Cardiovascular quiz iteration: text-heavy multiple choice versus immersive full-screen question with pill answers and runner photography, responding to feedback that the first format felt like a classroom test.
Lesson completion flow: wireframe points screen, mid-fidelity celebration with pattern, then high-fidelity gradient with View Recommended Workouts and a linked workout recommendation screen.

product

Accessible UI and the final experience

Twelve high-fidelity mobile screens: Learn flow from lesson explore through quiz and completion to workout recommendation; home dashboard with points and PTO redemption; workout search with space and duration filters, advanced filters, results, detail, and active workout view.

reflection

What I Learned and next steps

This project reinforced something I now hold as a core design principle: the best insights don't come from surveys - they come from watching people in their actual environment. The contextual inquiry sessions were the most valuable 2 hours of the entire project. Seeing someone's cluttered apartment or hearing them laugh nervously about their "workout corner" told me more than any questionnaire ever could.
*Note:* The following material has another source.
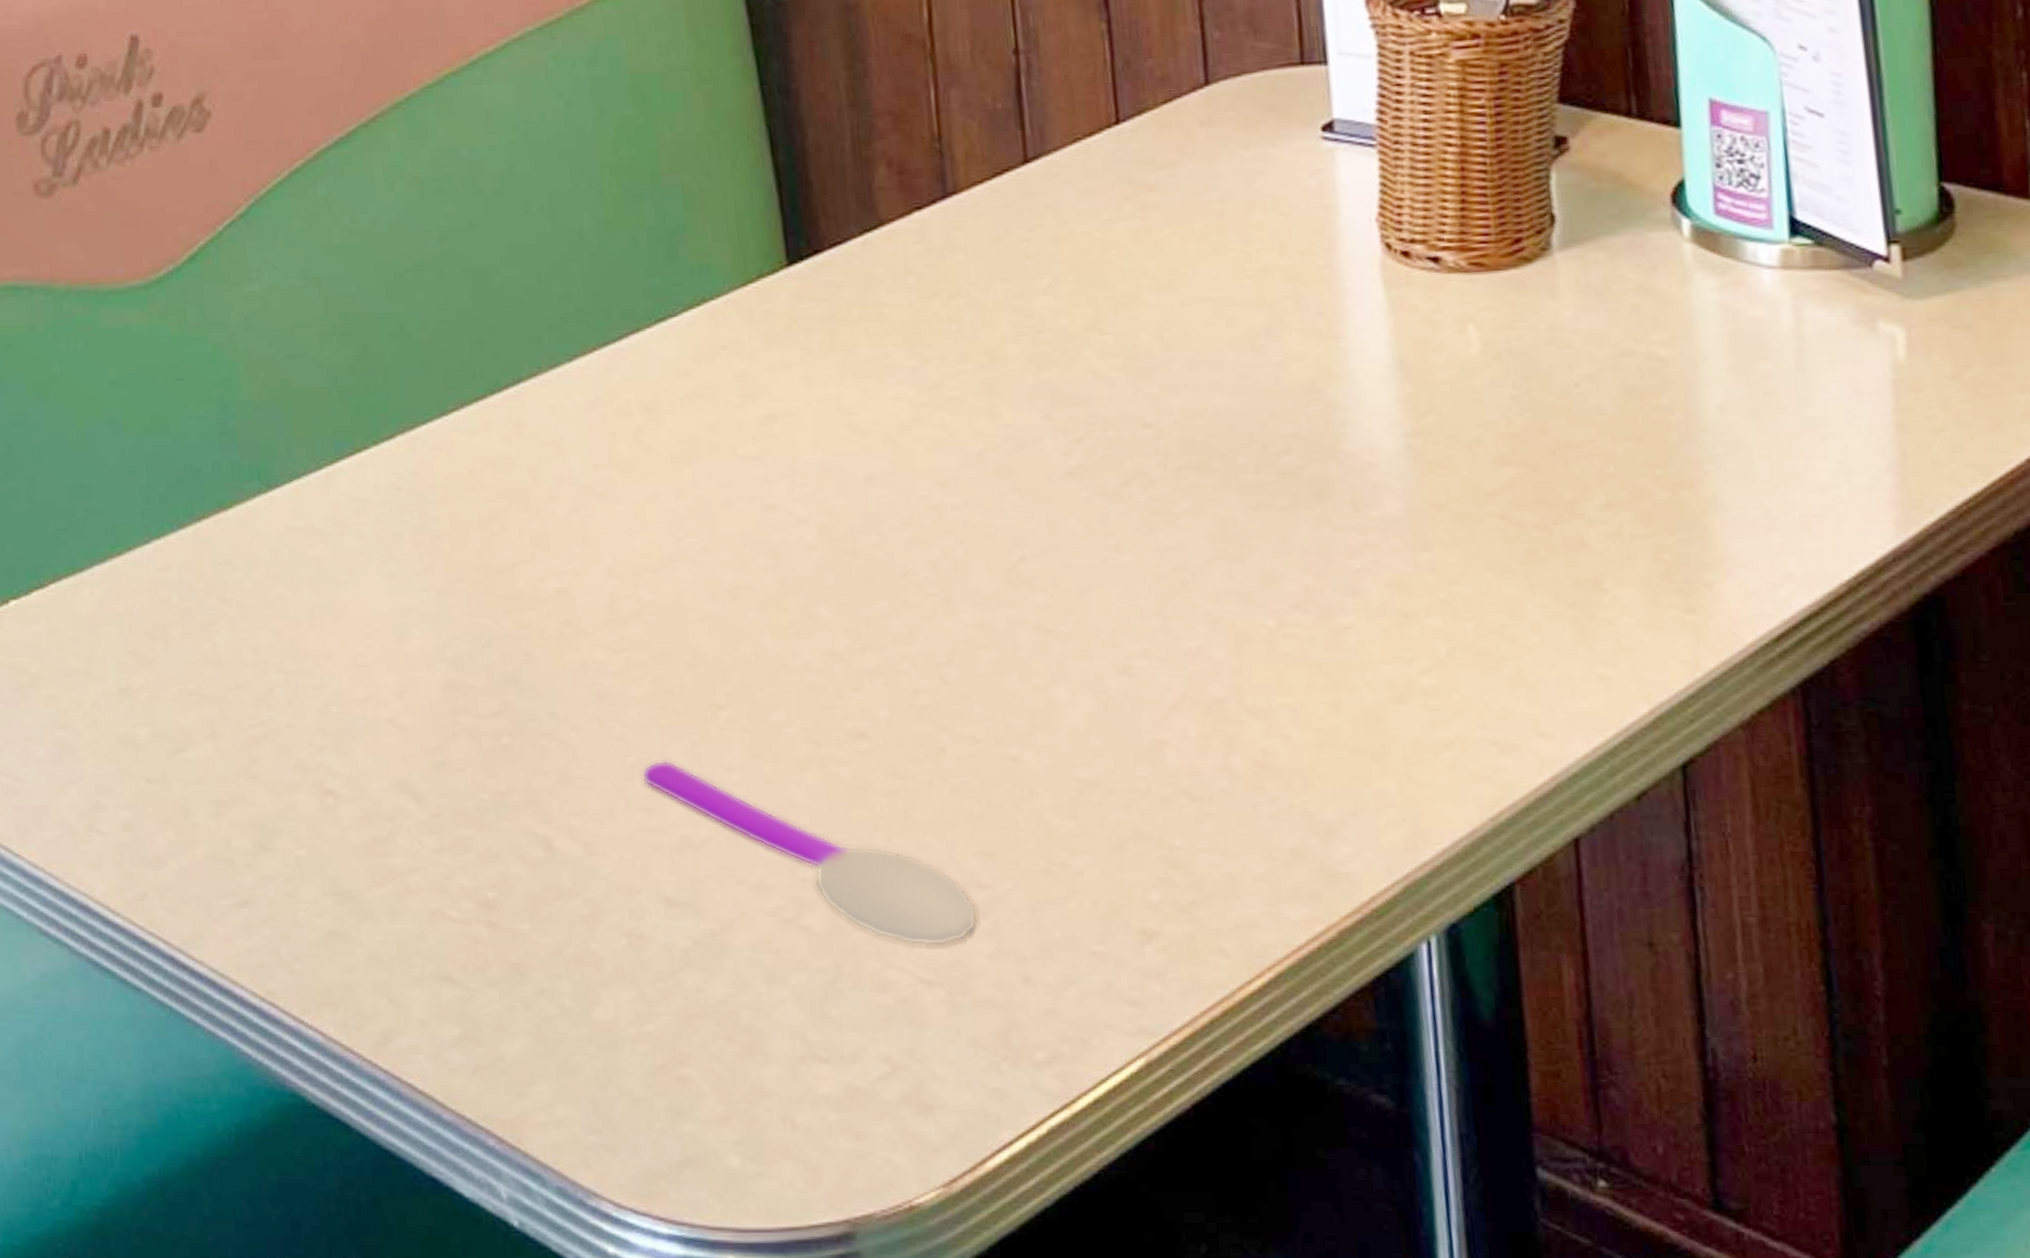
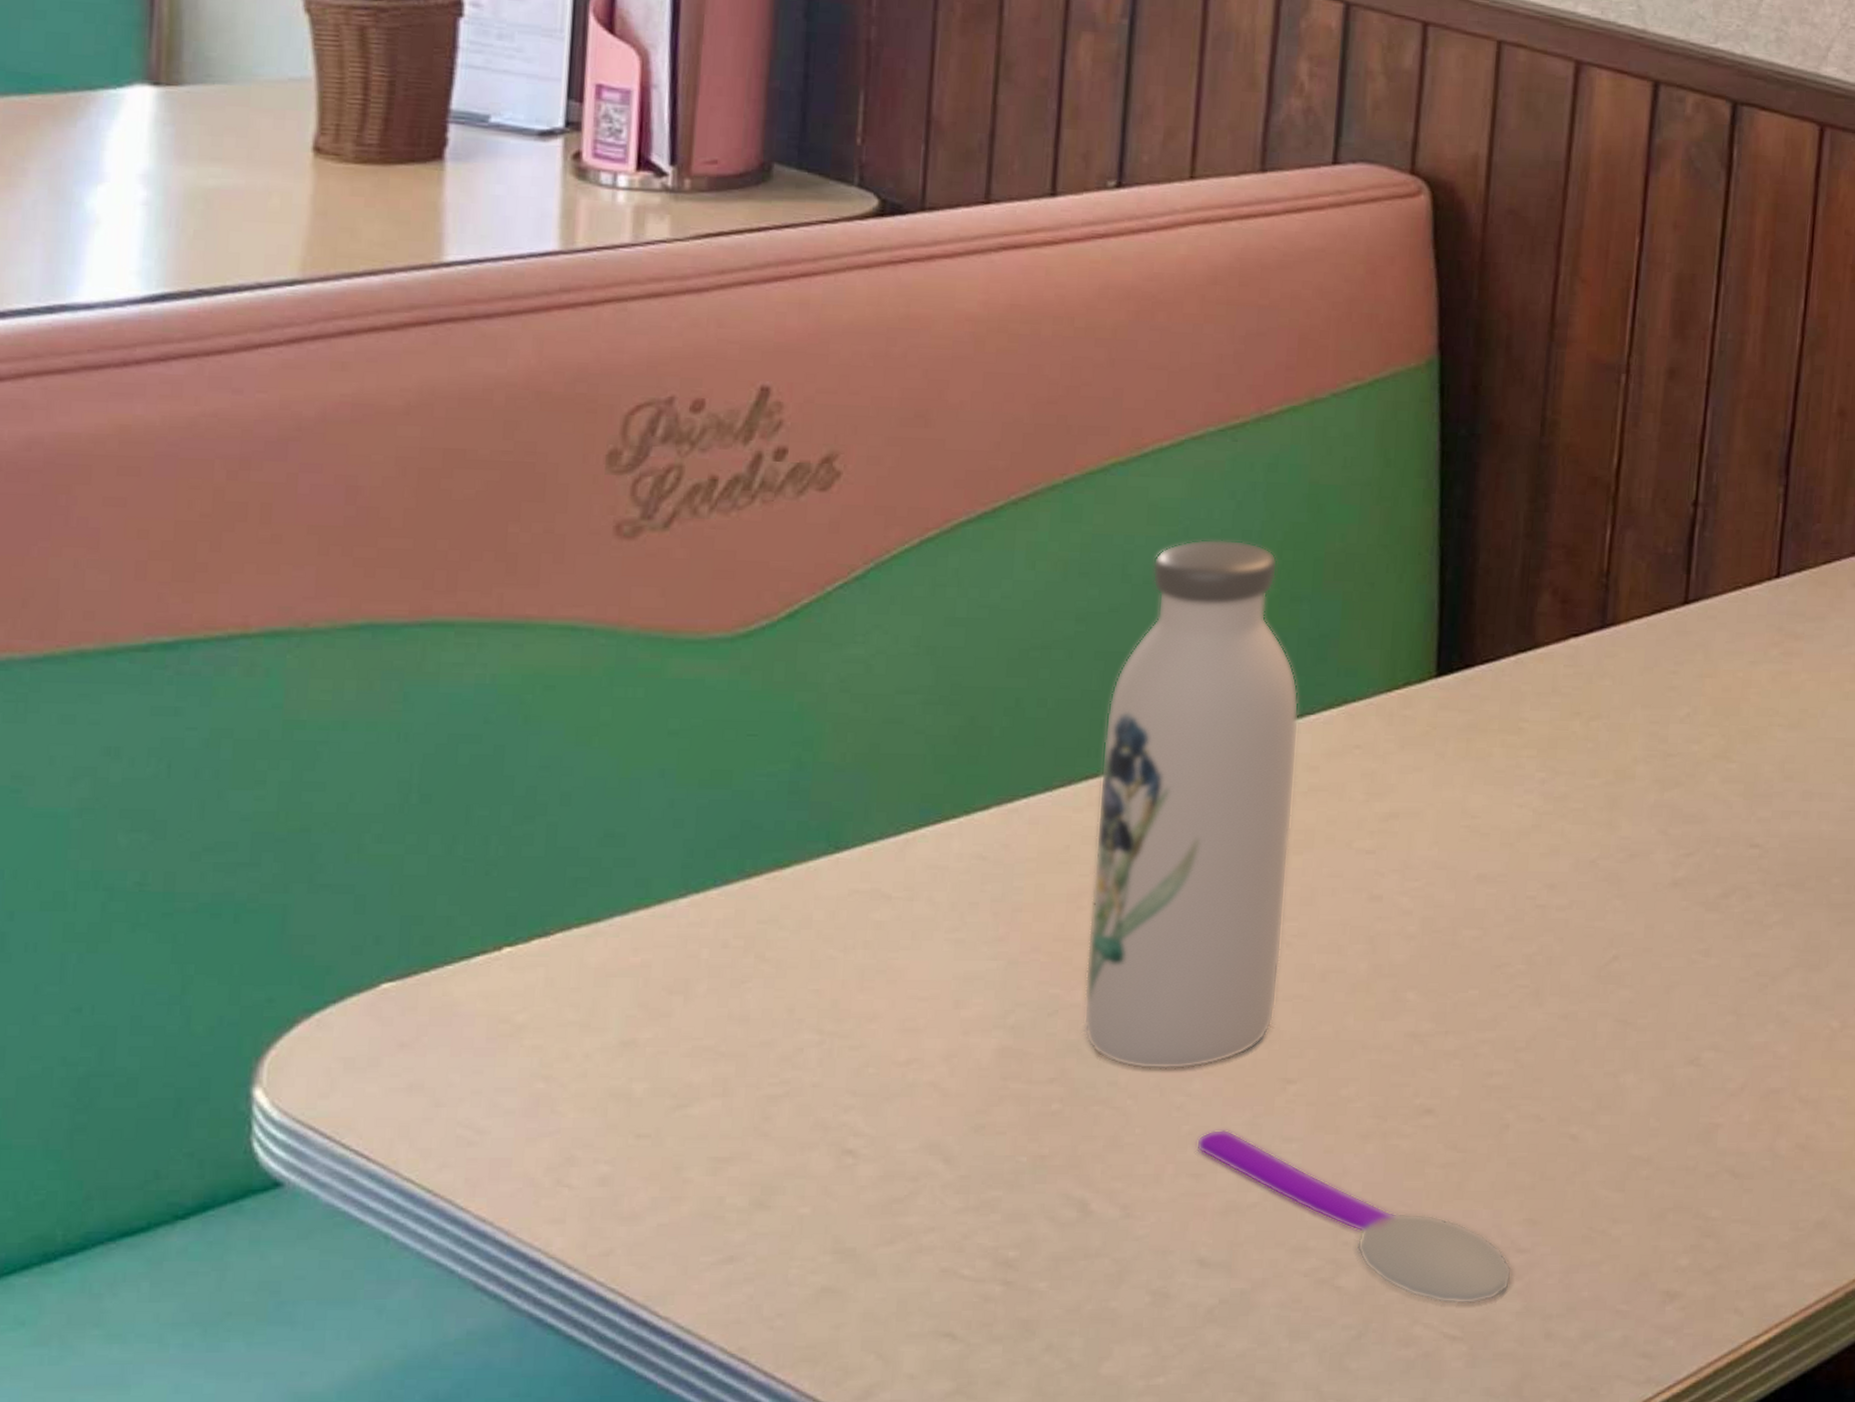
water bottle: none [483,140,693,699] -> present [1083,539,1300,1069]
Three rounds of usability testing also made the iterative process visceral. Watching users struggle with a filter button I thought was obvious, then redesigning it, then watching the next user breeze right through - that feedback loop is where design actually happens.

Working within a team taught me the value of friction. Diverse perspectives slowed us down in the best way - they forced us to pressure-test assumptions and reach better solutions than any of us would have alone.

If I Had More Time

  • Conduct additional usability testing with a larger and more demographically diverse participant group.
  • Refine micro-interactions and animation to make the reward system feel more satisfying and polished.
  • Validate the PTO reward mechanic with real employer stakeholders to assess feasibility as a workplace wellness program.

Planned Next Steps

  • Inclusivity. Design alternative exercise pathways for users with physical disabilities or mobility limitations.
  • Professional Partnerships. Partner with certified fitness trainers and health professionals to create medically-informed workout recommendations based on individual health profiles.
  • Richer Multimedia Content. Explore richer multimedia formats: video demonstrations, interactive body-weight calculators, and audio-guided workouts to serve diverse learning styles.